Estiré mi mano hacia ella. Se escapó al fondo del camarote y cogiendo una pila de platos, dijo:

— Qué pena. Si pudieran romperse, los rompería, ¡oh, los rompería todos!

Por un momento pensé que de verdad los iba a arrojar al suelo, pero me lanzó una rápida mirada y sonrió.

— No tengas miedo, no te voy a hacer una escena.

Me desperté en mitad de la noche, tenso y alerta; me senté en la cama; la habitación estaba a oscuras y por la puerta entraba la tenue luz del pasillo. Algo silbaba con persistencia y el sonido fue aumentando, acompañado por unos golpes sordos y amortiguados, como si un objeto grande aporreara el otro lado de la pared. ¡Un meteoro! — se me pasó por la cabeza —. Ha debido de atravesar la coraza. Al escuchar un prolongado estertor, me di cuenta de que había alguien allí.

Me despejé del todo. Estaba en la Estación, no en un meteoro ni en un cohete, ¡aquel horrible ruido debía de ser…!

Salí disparado al pasillo. La puerta del pequeño taller estaba abierta de par en par, la luz encendida. Entré corriendo.

Me envolvió un tremendo soplo de aire frío. Un vaho que cuajaba el aliento, y lo transformaba en nieve, llenaba la habitación. Numerosos copos sobrevolaban un cuerpo que, envuelto en un albornoz, se golpeaba débilmente contra el suelo. Apenas pude distinguirla en medio de aquella nube gélida; me abalancé sobre ella, la agarré por la cintura; la bata me quemaba las manos y ella gemía. Salí corriendo al pasillo; pasé junto a varias puertas y ya no notaba el frío; solo su aliento, que le salía de la boca en forma de nubecillas de vaho, me seguía quemando el hombro como el fuego.

La deposité sobre la mesa, desgarré el albornoz a la altura del pecho y, por un segundo, me quedé mirando su cara congelada y temblorosa; la sangre coagulada cubrió los labios despegados con una capa negra y varios cristales de hielo brillaron sobre su lengua…
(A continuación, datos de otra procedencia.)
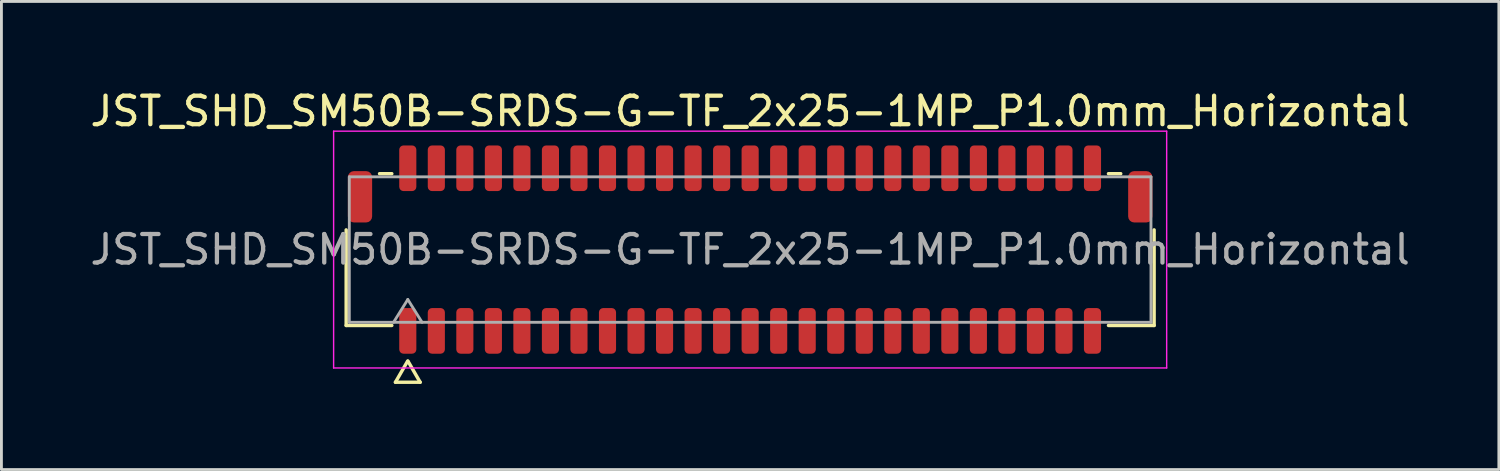
<source format=kicad_pcb>
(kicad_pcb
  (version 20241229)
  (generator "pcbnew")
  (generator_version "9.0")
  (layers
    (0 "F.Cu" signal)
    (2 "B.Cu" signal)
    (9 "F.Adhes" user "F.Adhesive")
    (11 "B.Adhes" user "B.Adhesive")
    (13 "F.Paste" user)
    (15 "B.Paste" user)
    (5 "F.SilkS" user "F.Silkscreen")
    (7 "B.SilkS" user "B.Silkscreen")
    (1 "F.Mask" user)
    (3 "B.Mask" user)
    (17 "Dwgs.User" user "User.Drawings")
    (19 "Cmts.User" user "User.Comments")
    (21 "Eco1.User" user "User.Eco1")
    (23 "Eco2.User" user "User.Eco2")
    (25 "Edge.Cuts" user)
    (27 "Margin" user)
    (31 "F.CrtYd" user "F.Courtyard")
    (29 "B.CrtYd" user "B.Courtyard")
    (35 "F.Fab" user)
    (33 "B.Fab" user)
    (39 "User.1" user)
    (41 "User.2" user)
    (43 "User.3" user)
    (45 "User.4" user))
  (footprint "JST_SHD_SM50B-SRDS-G-TF_2x25-1MP_P1.0mm_Horizontal"
    (layer "F.Cu")
    (at 23.244 5.698)
    (property "Reference" "JST_SHD_SM50B-SRDS-G-TF_2x25-1MP_P1.0mm_Horizontal" (at 0 -4.85 0) (layer "F.SilkS") (effects (font (size 1 1) (thickness 0.15))))
    (attr smd)
    (fp_line (start -14.16 2.66) (end -14.16 -0.69) (stroke (width 0.12) (type solid)) (layer "F.SilkS"))
    (fp_line (start -12.99 -2.66) (end -12.56 -2.66) (stroke (width 0.12) (type solid)) (layer "F.SilkS"))
    (fp_line (start -12.56 2.66) (end -14.16 2.66) (stroke (width 0.12) (type solid)) (layer "F.SilkS"))
    (fp_line (start -12.433 4.65) (end -12.006 3.91) (stroke (width 0.12) (type solid)) (layer "F.SilkS"))
    (fp_line (start -11.994 3.91) (end -11.567 4.65) (stroke (width 0.12) (type solid)) (layer "F.SilkS"))
    (fp_line (start -11.567 4.65) (end -12.433 4.65) (stroke (width 0.12) (type solid)) (layer "F.SilkS"))
    (fp_line (start 12.56 -2.66) (end 12.99 -2.66) (stroke (width 0.12) (type solid)) (layer "F.SilkS"))
    (fp_line (start 14.16 -0.69) (end 14.16 2.66) (stroke (width 0.12) (type solid)) (layer "F.SilkS"))
    (fp_line (start 14.16 2.66) (end 12.56 2.66) (stroke (width 0.12) (type solid)) (layer "F.SilkS"))
    (fp_line (start -14.6 -4.15) (end -14.6 4.15) (stroke (width 0.05) (type solid)) (layer "F.CrtYd"))
    (fp_line (start -14.6 4.15) (end 14.6 4.15) (stroke (width 0.05) (type solid)) (layer "F.CrtYd"))
    (fp_line (start 14.6 -4.15) (end -14.6 -4.15) (stroke (width 0.05) (type solid)) (layer "F.CrtYd"))
    (fp_line (start 14.6 4.15) (end 14.6 -4.15) (stroke (width 0.05) (type solid)) (layer "F.CrtYd"))
    (fp_line (start -14.05 -2.55) (end 14.05 -2.55) (stroke (width 0.1) (type solid)) (layer "F.Fab"))
    (fp_line (start -14.05 2.55) (end -14.05 -2.55) (stroke (width 0.1) (type solid)) (layer "F.Fab"))
    (fp_line (start -12.5 2.55) (end -12 1.75) (stroke (width 0.1) (type solid)) (layer "F.Fab"))
    (fp_line (start -12 1.75) (end -11.5 2.55) (stroke (width 0.1) (type solid)) (layer "F.Fab"))
    (fp_line (start 14.05 -2.55) (end 14.05 2.55) (stroke (width 0.1) (type solid)) (layer "F.Fab"))
    (fp_line (start 14.05 2.55) (end -14.05 2.55) (stroke (width 0.1) (type solid)) (layer "F.Fab"))
    (fp_text user "${REFERENCE}" (at 0 0 0) (layer "F.Fab") (effects (font (size 1 1) (thickness 0.15))))
    (pad "1" smd roundrect (at -12 2.85) (size 0.6 1.6) (layers "F.Cu" "F.Mask" "F.Paste") (roundrect_rratio 0.25))
    (pad "2" smd roundrect (at -12 -2.85) (size 0.6 1.6) (layers "F.Cu" "F.Mask" "F.Paste") (roundrect_rratio 0.25))
    (pad "3" smd roundrect (at -11 2.85) (size 0.6 1.6) (layers "F.Cu" "F.Mask" "F.Paste") (roundrect_rratio 0.25))
    (pad "4" smd roundrect (at -11 -2.85) (size 0.6 1.6) (layers "F.Cu" "F.Mask" "F.Paste") (roundrect_rratio 0.25))
    (pad "5" smd roundrect (at -10 2.85) (size 0.6 1.6) (layers "F.Cu" "F.Mask" "F.Paste") (roundrect_rratio 0.25))
    (pad "6" smd roundrect (at -10 -2.85) (size 0.6 1.6) (layers "F.Cu" "F.Mask" "F.Paste") (roundrect_rratio 0.25))
    (pad "7" smd roundrect (at -9 2.85) (size 0.6 1.6) (layers "F.Cu" "F.Mask" "F.Paste") (roundrect_rratio 0.25))
    (pad "8" smd roundrect (at -9 -2.85) (size 0.6 1.6) (layers "F.Cu" "F.Mask" "F.Paste") (roundrect_rratio 0.25))
    (pad "9" smd roundrect (at -8 2.85) (size 0.6 1.6) (layers "F.Cu" "F.Mask" "F.Paste") (roundrect_rratio 0.25))
    (pad "10" smd roundrect (at -8 -2.85) (size 0.6 1.6) (layers "F.Cu" "F.Mask" "F.Paste") (roundrect_rratio 0.25))
    (pad "11" smd roundrect (at -7 2.85) (size 0.6 1.6) (layers "F.Cu" "F.Mask" "F.Paste") (roundrect_rratio 0.25))
    (pad "12" smd roundrect (at -7 -2.85) (size 0.6 1.6) (layers "F.Cu" "F.Mask" "F.Paste") (roundrect_rratio 0.25))
    (pad "13" smd roundrect (at -6 2.85) (size 0.6 1.6) (layers "F.Cu" "F.Mask" "F.Paste") (roundrect_rratio 0.25))
    (pad "14" smd roundrect (at -6 -2.85) (size 0.6 1.6) (layers "F.Cu" "F.Mask" "F.Paste") (roundrect_rratio 0.25))
    (pad "15" smd roundrect (at -5 2.85) (size 0.6 1.6) (layers "F.Cu" "F.Mask" "F.Paste") (roundrect_rratio 0.25))
    (pad "16" smd roundrect (at -5 -2.85) (size 0.6 1.6) (layers "F.Cu" "F.Mask" "F.Paste") (roundrect_rratio 0.25))
    (pad "17" smd roundrect (at -4 2.85) (size 0.6 1.6) (layers "F.Cu" "F.Mask" "F.Paste") (roundrect_rratio 0.25))
    (pad "18" smd roundrect (at -4 -2.85) (size 0.6 1.6) (layers "F.Cu" "F.Mask" "F.Paste") (roundrect_rratio 0.25))
    (pad "19" smd roundrect (at -3 2.85) (size 0.6 1.6) (layers "F.Cu" "F.Mask" "F.Paste") (roundrect_rratio 0.25))
    (pad "20" smd roundrect (at -3 -2.85) (size 0.6 1.6) (layers "F.Cu" "F.Mask" "F.Paste") (roundrect_rratio 0.25))
    (pad "21" smd roundrect (at -2 2.85) (size 0.6 1.6) (layers "F.Cu" "F.Mask" "F.Paste") (roundrect_rratio 0.25))
    (pad "22" smd roundrect (at -2 -2.85) (size 0.6 1.6) (layers "F.Cu" "F.Mask" "F.Paste") (roundrect_rratio 0.25))
    (pad "23" smd roundrect (at -1 2.85) (size 0.6 1.6) (layers "F.Cu" "F.Mask" "F.Paste") (roundrect_rratio 0.25))
    (pad "24" smd roundrect (at -1 -2.85) (size 0.6 1.6) (layers "F.Cu" "F.Mask" "F.Paste") (roundrect_rratio 0.25))
    (pad "25" smd roundrect (at 0 2.85) (size 0.6 1.6) (layers "F.Cu" "F.Mask" "F.Paste") (roundrect_rratio 0.25))
    (pad "26" smd roundrect (at 0 -2.85) (size 0.6 1.6) (layers "F.Cu" "F.Mask" "F.Paste") (roundrect_rratio 0.25))
    (pad "27" smd roundrect (at 1 2.85) (size 0.6 1.6) (layers "F.Cu" "F.Mask" "F.Paste") (roundrect_rratio 0.25))
    (pad "28" smd roundrect (at 1 -2.85) (size 0.6 1.6) (layers "F.Cu" "F.Mask" "F.Paste") (roundrect_rratio 0.25))
    (pad "29" smd roundrect (at 2 2.85) (size 0.6 1.6) (layers "F.Cu" "F.Mask" "F.Paste") (roundrect_rratio 0.25))
    (pad "30" smd roundrect (at 2 -2.85) (size 0.6 1.6) (layers "F.Cu" "F.Mask" "F.Paste") (roundrect_rratio 0.25))
    (pad "31" smd roundrect (at 3 2.85) (size 0.6 1.6) (layers "F.Cu" "F.Mask" "F.Paste") (roundrect_rratio 0.25))
    (pad "32" smd roundrect (at 3 -2.85) (size 0.6 1.6) (layers "F.Cu" "F.Mask" "F.Paste") (roundrect_rratio 0.25))
    (pad "33" smd roundrect (at 4 2.85) (size 0.6 1.6) (layers "F.Cu" "F.Mask" "F.Paste") (roundrect_rratio 0.25))
    (pad "34" smd roundrect (at 4 -2.85) (size 0.6 1.6) (layers "F.Cu" "F.Mask" "F.Paste") (roundrect_rratio 0.25))
    (pad "35" smd roundrect (at 5 2.85) (size 0.6 1.6) (layers "F.Cu" "F.Mask" "F.Paste") (roundrect_rratio 0.25))
    (pad "36" smd roundrect (at 5 -2.85) (size 0.6 1.6) (layers "F.Cu" "F.Mask" "F.Paste") (roundrect_rratio 0.25))
    (pad "37" smd roundrect (at 6 2.85) (size 0.6 1.6) (layers "F.Cu" "F.Mask" "F.Paste") (roundrect_rratio 0.25))
    (pad "38" smd roundrect (at 6 -2.85) (size 0.6 1.6) (layers "F.Cu" "F.Mask" "F.Paste") (roundrect_rratio 0.25))
    (pad "39" smd roundrect (at 7 2.85) (size 0.6 1.6) (layers "F.Cu" "F.Mask" "F.Paste") (roundrect_rratio 0.25))
    (pad "40" smd roundrect (at 7 -2.85) (size 0.6 1.6) (layers "F.Cu" "F.Mask" "F.Paste") (roundrect_rratio 0.25))
    (pad "41" smd roundrect (at 8 2.85) (size 0.6 1.6) (layers "F.Cu" "F.Mask" "F.Paste") (roundrect_rratio 0.25))
    (pad "42" smd roundrect (at 8 -2.85) (size 0.6 1.6) (layers "F.Cu" "F.Mask" "F.Paste") (roundrect_rratio 0.25))
    (pad "43" smd roundrect (at 9 2.85) (size 0.6 1.6) (layers "F.Cu" "F.Mask" "F.Paste") (roundrect_rratio 0.25))
    (pad "44" smd roundrect (at 9 -2.85) (size 0.6 1.6) (layers "F.Cu" "F.Mask" "F.Paste") (roundrect_rratio 0.25))
    (pad "45" smd roundrect (at 10 2.85) (size 0.6 1.6) (layers "F.Cu" "F.Mask" "F.Paste") (roundrect_rratio 0.25))
    (pad "46" smd roundrect (at 10 -2.85) (size 0.6 1.6) (layers "F.Cu" "F.Mask" "F.Paste") (roundrect_rratio 0.25))
    (pad "47" smd roundrect (at 11 2.85) (size 0.6 1.6) (layers "F.Cu" "F.Mask" "F.Paste") (roundrect_rratio 0.25))
    (pad "48" smd roundrect (at 11 -2.85) (size 0.6 1.6) (layers "F.Cu" "F.Mask" "F.Paste") (roundrect_rratio 0.25))
    (pad "49" smd roundrect (at 12 2.85) (size 0.6 1.6) (layers "F.Cu" "F.Mask" "F.Paste") (roundrect_rratio 0.25))
    (pad "50" smd roundrect (at 12 -2.85) (size 0.6 1.6) (layers "F.Cu" "F.Mask" "F.Paste") (roundrect_rratio 0.25))
    (pad "MP" smd roundrect (at -13.675 -1.85) (size 0.85 1.8) (layers "F.Cu" "F.Mask" "F.Paste") (roundrect_rratio 0.25))
    (pad "MP" smd roundrect (at 13.675 -1.85) (size 0.85 1.8) (layers "F.Cu" "F.Mask" "F.Paste") (roundrect_rratio 0.25)))
  (gr_rect
    (start -3 -3)
    (end 49.488 13.408)
    (stroke (width 0.1) (type default))
    (fill no)
    (layer "Edge.Cuts")))
</source>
Oxígeno líquido. Había oxígeno líquido en el laboratorio, en los vasos de Dewar. Cuando levanté a Harey, noté cómo el cristal crujiente se partía bajo mis pies. ¿Cuánto pudo haber tomado? Qué más daba. La tráquea quemada, la garganta, los pulmones, todo: el oxígeno líquido es más corrosivo que los ácidos. Su respiración, chirriante y seca como el sonido del papel rasgado, se volvía cada vez más superficial. Tenía los ojos cerrados. Estaba agonizando.
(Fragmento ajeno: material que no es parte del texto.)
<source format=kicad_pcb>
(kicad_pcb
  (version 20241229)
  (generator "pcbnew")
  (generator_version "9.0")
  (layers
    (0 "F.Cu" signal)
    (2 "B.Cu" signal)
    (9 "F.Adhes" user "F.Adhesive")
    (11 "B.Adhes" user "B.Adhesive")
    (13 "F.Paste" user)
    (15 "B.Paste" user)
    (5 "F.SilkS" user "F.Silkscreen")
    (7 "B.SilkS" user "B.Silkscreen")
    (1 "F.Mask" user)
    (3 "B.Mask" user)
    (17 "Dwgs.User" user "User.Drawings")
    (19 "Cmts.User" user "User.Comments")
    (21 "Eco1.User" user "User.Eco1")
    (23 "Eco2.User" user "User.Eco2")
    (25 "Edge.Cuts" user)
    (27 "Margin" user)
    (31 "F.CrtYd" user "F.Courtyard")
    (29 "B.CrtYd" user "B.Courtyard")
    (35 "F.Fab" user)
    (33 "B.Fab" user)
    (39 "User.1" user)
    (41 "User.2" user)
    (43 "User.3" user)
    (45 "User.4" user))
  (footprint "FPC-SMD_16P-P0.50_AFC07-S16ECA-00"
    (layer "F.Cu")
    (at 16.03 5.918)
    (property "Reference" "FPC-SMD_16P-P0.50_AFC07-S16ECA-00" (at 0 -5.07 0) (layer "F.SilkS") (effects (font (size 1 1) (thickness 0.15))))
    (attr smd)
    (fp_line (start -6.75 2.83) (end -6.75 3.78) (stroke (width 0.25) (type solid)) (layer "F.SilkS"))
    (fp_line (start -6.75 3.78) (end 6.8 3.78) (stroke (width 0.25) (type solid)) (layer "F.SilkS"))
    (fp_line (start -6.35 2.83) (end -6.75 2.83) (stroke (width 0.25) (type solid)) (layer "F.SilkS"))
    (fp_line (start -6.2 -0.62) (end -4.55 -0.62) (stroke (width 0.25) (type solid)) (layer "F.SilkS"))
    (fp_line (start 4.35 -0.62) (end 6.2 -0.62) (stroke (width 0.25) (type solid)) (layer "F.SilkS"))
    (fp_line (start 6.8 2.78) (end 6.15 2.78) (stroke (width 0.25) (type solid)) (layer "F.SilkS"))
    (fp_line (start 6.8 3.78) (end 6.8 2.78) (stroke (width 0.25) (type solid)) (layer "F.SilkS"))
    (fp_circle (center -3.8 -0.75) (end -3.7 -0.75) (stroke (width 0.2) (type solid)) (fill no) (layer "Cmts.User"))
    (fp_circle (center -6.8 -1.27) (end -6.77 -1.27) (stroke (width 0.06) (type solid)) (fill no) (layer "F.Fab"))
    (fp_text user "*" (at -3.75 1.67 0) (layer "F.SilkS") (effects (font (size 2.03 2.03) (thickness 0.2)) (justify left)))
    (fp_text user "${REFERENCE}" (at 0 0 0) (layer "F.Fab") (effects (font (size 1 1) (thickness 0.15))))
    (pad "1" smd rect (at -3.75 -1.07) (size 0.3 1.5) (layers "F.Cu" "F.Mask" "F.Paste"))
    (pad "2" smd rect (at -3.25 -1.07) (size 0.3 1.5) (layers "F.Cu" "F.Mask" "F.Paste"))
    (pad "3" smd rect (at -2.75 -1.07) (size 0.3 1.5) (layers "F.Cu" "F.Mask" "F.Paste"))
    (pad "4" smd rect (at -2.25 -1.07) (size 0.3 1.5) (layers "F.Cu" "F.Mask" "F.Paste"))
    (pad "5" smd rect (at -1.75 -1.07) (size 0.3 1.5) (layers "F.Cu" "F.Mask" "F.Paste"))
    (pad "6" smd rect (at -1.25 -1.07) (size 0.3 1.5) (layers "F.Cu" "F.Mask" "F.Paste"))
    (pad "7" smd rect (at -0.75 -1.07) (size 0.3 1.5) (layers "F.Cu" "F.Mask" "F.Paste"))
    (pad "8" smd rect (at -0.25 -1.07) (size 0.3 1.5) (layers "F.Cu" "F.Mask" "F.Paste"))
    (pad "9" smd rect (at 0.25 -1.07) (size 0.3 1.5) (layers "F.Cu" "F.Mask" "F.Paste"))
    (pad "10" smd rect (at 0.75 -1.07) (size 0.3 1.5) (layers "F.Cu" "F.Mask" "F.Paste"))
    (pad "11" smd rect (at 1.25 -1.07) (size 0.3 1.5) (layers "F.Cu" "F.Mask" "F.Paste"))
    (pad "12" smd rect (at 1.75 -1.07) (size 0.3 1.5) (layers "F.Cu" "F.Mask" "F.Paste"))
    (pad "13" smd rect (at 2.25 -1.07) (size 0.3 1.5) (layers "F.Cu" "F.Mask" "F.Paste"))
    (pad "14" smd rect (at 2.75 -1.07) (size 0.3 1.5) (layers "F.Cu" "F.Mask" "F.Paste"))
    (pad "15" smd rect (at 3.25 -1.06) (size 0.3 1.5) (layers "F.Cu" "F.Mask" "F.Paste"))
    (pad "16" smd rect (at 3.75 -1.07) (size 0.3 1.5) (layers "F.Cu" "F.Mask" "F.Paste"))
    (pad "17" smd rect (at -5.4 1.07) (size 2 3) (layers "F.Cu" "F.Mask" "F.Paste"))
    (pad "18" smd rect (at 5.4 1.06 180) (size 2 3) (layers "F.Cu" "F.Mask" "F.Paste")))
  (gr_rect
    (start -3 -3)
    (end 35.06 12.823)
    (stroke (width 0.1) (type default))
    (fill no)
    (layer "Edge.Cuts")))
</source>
Vi los enormes armarios acristalados llenos de instrumental y de medicamentos. ¿Una traqueotomía? ¿Intubarla? ¡Si carecía ya de pulmones! Estaban quemados. ¿Medicarla? ¡Había tantas medicinas! Filas de frascos de colores y de cajas se amontonaban en los estantes. El estertor llenaba toda la sala, la niebla seguía brotando de su boca entreabierta.